Work and Comminity among West African Migrant Workers since the Nineteenth Century, by Diane Frost

£14.99
Work and Comminity among West African Migrant Workers since the Nineteenth Century, by Diane Frost
Work and Community among West African Migrant Workers since the Nineteenth Century, by Diane Frost

Book published by Liverpool University Press in 1999, 278 pages. Hardback with Dust Jacket (N5969)

Brand New Book

From the front inside fly leaf: This book brings to light a forgotten history. It tells the story of a group of West Africans, the Kru, who as ship's labourers and seafarers contributed greatly to British colonial trade with West Africa.
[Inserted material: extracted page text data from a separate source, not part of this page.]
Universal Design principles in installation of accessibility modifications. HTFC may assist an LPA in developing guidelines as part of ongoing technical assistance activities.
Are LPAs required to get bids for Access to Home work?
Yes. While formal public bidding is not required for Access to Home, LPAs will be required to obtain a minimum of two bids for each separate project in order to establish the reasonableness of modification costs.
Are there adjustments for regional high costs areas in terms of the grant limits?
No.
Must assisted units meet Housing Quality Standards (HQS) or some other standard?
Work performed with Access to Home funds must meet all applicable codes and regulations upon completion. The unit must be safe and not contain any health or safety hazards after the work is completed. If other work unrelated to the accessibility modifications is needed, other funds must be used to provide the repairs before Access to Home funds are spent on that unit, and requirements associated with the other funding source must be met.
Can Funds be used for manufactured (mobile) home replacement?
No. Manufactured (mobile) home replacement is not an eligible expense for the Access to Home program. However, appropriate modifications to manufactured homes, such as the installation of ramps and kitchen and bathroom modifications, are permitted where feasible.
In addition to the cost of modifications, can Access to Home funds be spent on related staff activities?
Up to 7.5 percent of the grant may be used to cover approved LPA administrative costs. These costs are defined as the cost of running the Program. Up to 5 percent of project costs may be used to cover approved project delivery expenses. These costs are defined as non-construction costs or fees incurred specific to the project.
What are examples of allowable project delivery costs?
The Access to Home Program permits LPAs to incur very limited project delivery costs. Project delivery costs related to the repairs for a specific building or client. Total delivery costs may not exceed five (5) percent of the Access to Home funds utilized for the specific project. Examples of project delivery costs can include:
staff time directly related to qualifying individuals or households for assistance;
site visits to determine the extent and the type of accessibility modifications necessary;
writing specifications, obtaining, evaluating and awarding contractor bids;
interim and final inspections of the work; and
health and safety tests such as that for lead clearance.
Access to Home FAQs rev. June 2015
The Kru were among the earliest black people to settle in Britain, so this story represents a significant part of British ethnic history; their presence in the period since the Second World War is equally Significant as it represents a continuity in migration between the pre- and post-war periods that can be claimed by few ethnic groups in Britain. The Kru presence today in cities such as Liverpool reflects the historically important trading links with West Africa which led to Kru migration and settlement. Their history of work on board British merchant ships sheds light on the utilisation of colonial labour during the major period of imperial expansion and consolidation.
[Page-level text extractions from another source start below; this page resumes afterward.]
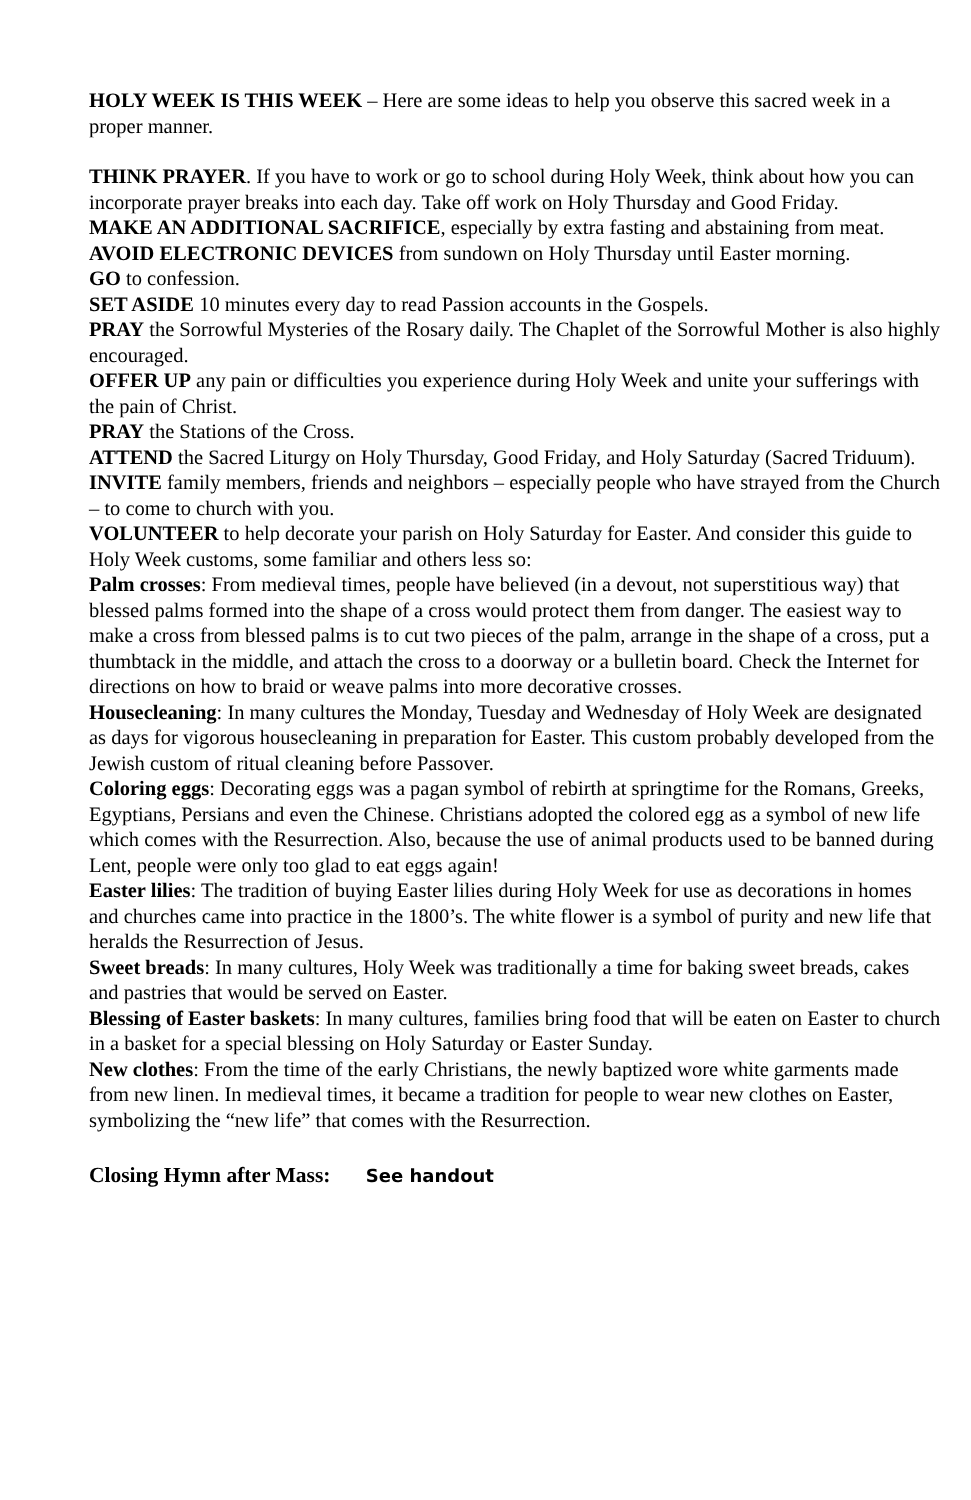HOLY WEEK IS THIS WEEK – Here are some ideas to help you observe this sacred week in a proper manner.
THINK PRAYER. If you have to work or go to school during Holy Week, think about how you can incorporate prayer breaks into each day. Take off work on Holy Thursday and Good Friday.
MAKE AN ADDITIONAL SACRIFICE, especially by extra fasting and abstaining from meat.
AVOID ELECTRONIC DEVICES from sundown on Holy Thursday until Easter morning.
GO to confession.
SET ASIDE 10 minutes every day to read Passion accounts in the Gospels.
PRAY the Sorrowful Mysteries of the Rosary daily. The Chaplet of the Sorrowful Mother is also highly encouraged.
OFFER UP any pain or difficulties you experience during Holy Week and unite your sufferings with the pain of Christ.
PRAY the Stations of the Cross.
ATTEND the Sacred Liturgy on Holy Thursday, Good Friday, and Holy Saturday (Sacred Triduum).
INVITE family members, friends and neighbors – especially people who have strayed from the Church – to come to church with you.
VOLUNTEER to help decorate your parish on Holy Saturday for Easter. And consider this guide to Holy Week customs, some familiar and others less so:
Palm crosses: From medieval times, people have believed (in a devout, not superstitious way) that blessed palms formed into the shape of a cross would protect them from danger. The easiest way to make a cross from blessed palms is to cut two pieces of the palm, arrange in the shape of a cross, put a thumbtack in the middle, and attach the cross to a doorway or a bulletin board. Check the Internet for directions on how to braid or weave palms into more decorative crosses.
Housecleaning: In many cultures the Monday, Tuesday and Wednesday of Holy Week are designated as days for vigorous housecleaning in preparation for Easter. This custom probably developed from the Jewish custom of ritual cleaning before Passover.
Coloring eggs: Decorating eggs was a pagan symbol of rebirth at springtime for the Romans, Greeks, Egyptians, Persians and even the Chinese. Christians adopted the colored egg as a symbol of new life which comes with the Resurrection. Also, because the use of animal products used to be banned during Lent, people were only too glad to eat eggs again!
Easter lilies: The tradition of buying Easter lilies during Holy Week for use as decorations in homes and churches came into practice in the 1800’s. The white flower is a symbol of purity and new life that heralds the Resurrection of Jesus.
Sweet breads: In many cultures, Holy Week was traditionally a time for baking sweet breads, cakes and pastries that would be served on Easter.
Blessing of Easter baskets: In many cultures, families bring food that will be eaten on Easter to church in a basket for a special blessing on Holy Saturday or Easter Sunday.
New clothes: From the time of the early Christians, the newly baptized wore white garments made from new linen. In medieval times, it became a tradition for people to wear new clothes on Easter, symbolizing the “new life” that comes with the Resurrection.
Closing Hymn after Mass: See handout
Few studies of pre-war black communities in Britain have encompassed what this book achieves: the social history of a particular group from their African homeland to Britain. The author uses traditional sources, but also draws on extensive oral accounts of the Kru both in West Africa and Liverpool to bring out their perceptions, beliefs and values. Just as the pre-war Kru presence in Britain has been neglected in historical accounts of immigrants, so too has it been overshadowed by studies of the post-war era of massive New Commonwealth immigration. Dr Frost provides a unique insight into a group whose migration was often transient with time spent in both locations.

Work and Community offers a fascinating excursion into a chapter of British and West African social history that was in danger of being lost for ever. This book will be of interest to academic and general readers concerned with social and economic history, African history, Black studies, Race and Ethnic Studies, Commonwealth and imperial history.